I can solve this using the following reasoning: I must allocate $2 \cdot 3$ for the odd summands and $3 \cdot 2$ for even summands. Then I have to find the number of ways I can distribute the remaining 12 to the 5 unknowns. Since these 12 must be distributed in pairs, it follows that the number of ways it can be done is ${5 + 6 - 1 \choose 5} = 210$, and the number of ways the unknowns can be arranged is $\frac{5!}{2!3!} = 10$, hence the final answer is $2100$. I know this to be correct because I also wrote some code to compute it.
However, I'm required to recast this problem as a generating function, and I'm lost as to how to do that. I would probably be able to solve it, once it is given as a generating function (which is my final goal).
I'm not sure how to bring the ${5\choose2}=10$ into the generating function, but apart from that, you are looking for the coefficient of $x^{24}$ in $$10(x^3+x^5+x^7...)^2(x^2+x^4+x^6+...)^3$$ By the way, ${10\choose4}=210$
The exponent of $x$ is the sum of the exponents of the five terms chosen from the five factors.
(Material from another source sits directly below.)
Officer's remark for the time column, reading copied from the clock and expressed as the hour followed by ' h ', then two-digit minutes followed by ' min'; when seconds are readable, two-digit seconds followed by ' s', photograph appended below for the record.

The first two factors, the exponent is odd - that is the two odd numbers. The other three factors, the exponent is even.
Each time you select terms whose exponents add to $24$, you add $1$ to the coefficient of $x^{24}$. So the coefficient of $x^{24}$ equals the number of ways to do it.
I multiply by $10$ because I can't think of a way to put it into the generating function otherwise.
Yes, you can stop at $x^{23}$ and $x^{24}$ because larger terms will not contribute to $x^{24}$ in the final product. On the other hand, the infinite sum has a simpler formula than a finite sum.